We're taking a hard look now, at what we need to do from a technology perspective, a talent perspective, a systems perspective, you know, we're at $34 billion now, to get to $50, to get to $75, to get to $100. When I talk to our peers that have gone through that process, everybody has the same advice is to get out in front of it because you have a lot of big changes and to be able to take those in bite size chunks, to be able to make those investments in bite size chunks. I think that it's kind of across the board. Certainly, technology is a big part, talent is a big part, and then systems.
We are putting together, a multiyear plan in terms of what investments that we need to make in those categories.
One question from the-.
Just a couple of questions. Just to follow up on that, can you clarify more about why you're able to get the core savings by renegotiating that? The second question is, you guys have a fairly large residential loan book. Can you just talk about the maturity profile of that, the repricing profile of that?

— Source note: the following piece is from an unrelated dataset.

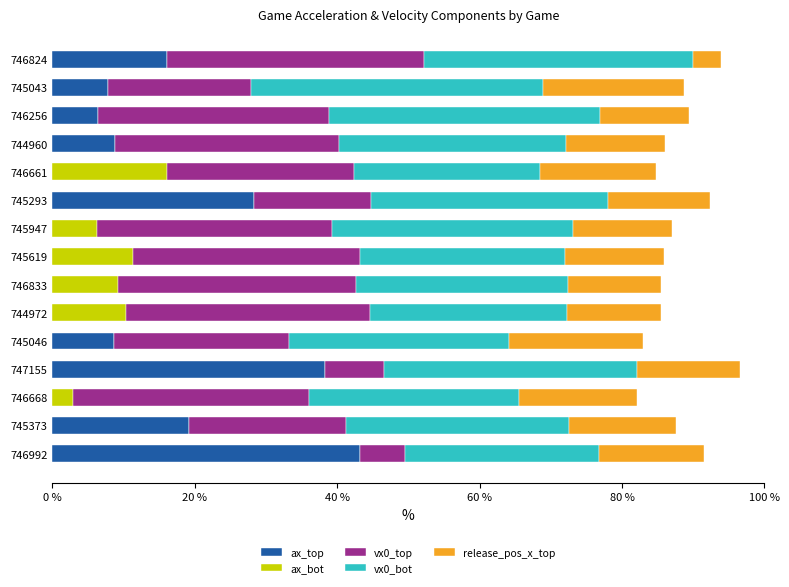

What is the sum of the ax_top values at 745043 and 747155?

46.1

A question on the residential repricing profile and also how you're able to get the core savings.
You wanna take the.
Yeah
the repricing?
I could start on the resi portfolio. Yeah, it is about 25% of our book, I think is the number. You know, generally what we're trying to do is we're originating ARMs, so five, seven-year ARMs. Typically not trying to put on 30-year fixed rate mortgages.

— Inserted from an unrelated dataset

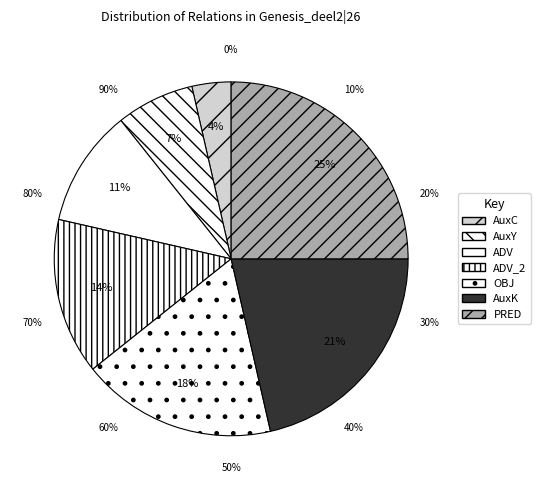

What percentage is the PRED slice, to the nearest percent?

25%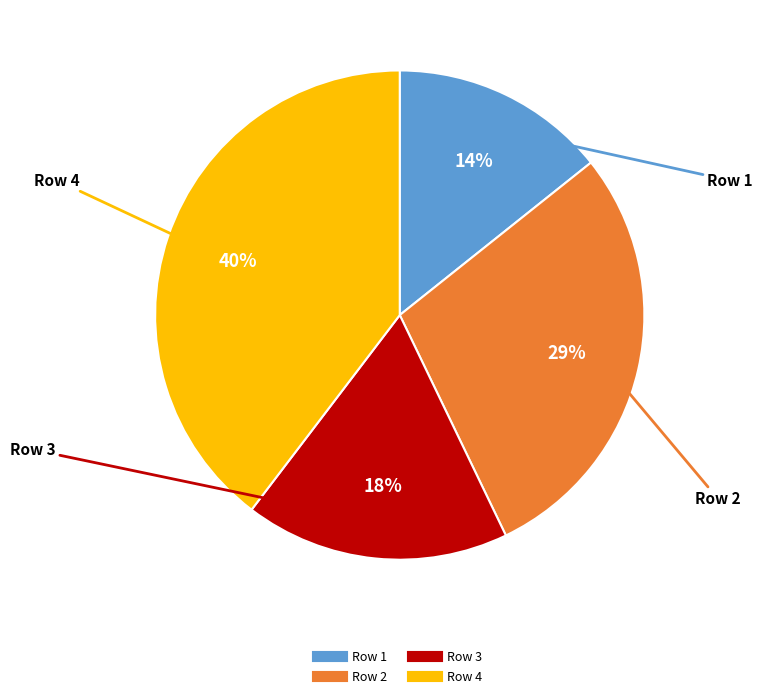

Rank the categories by value from lowest to highest.

Row 1, Row 3, Row 2, Row 4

If we're gonna put on any of that type of exposure, we usually do that through the investment portfolio through like a PAC well-structured type of bond. Generally what we're gonna have are gonna be more of the ARM products. I'd have to go back and look at the specifics, like on how much rolls every year.
Generally it's got a pretty good roll profile just given that it is the ARM products that we're typically buying. It's within our footprint, but we're originating most of that within our footprint. We also have some relationships with some mortgage companies that will occasionally pick up some of their five and seven within our geographies.
On the core, I don't know that we have any ones. Yeah, one thing that we did do different this time, we've never done it. We did use a consultant to help us negotiate that contract. I wasn't personally involved in it, so I don't know that I can speak to the particulars. I know that's something that we've never done. And we're very pleased with that process. Good question. I think we're out of time. I appreciate it, and there's a breakout if anybody has any further questions. Thank you.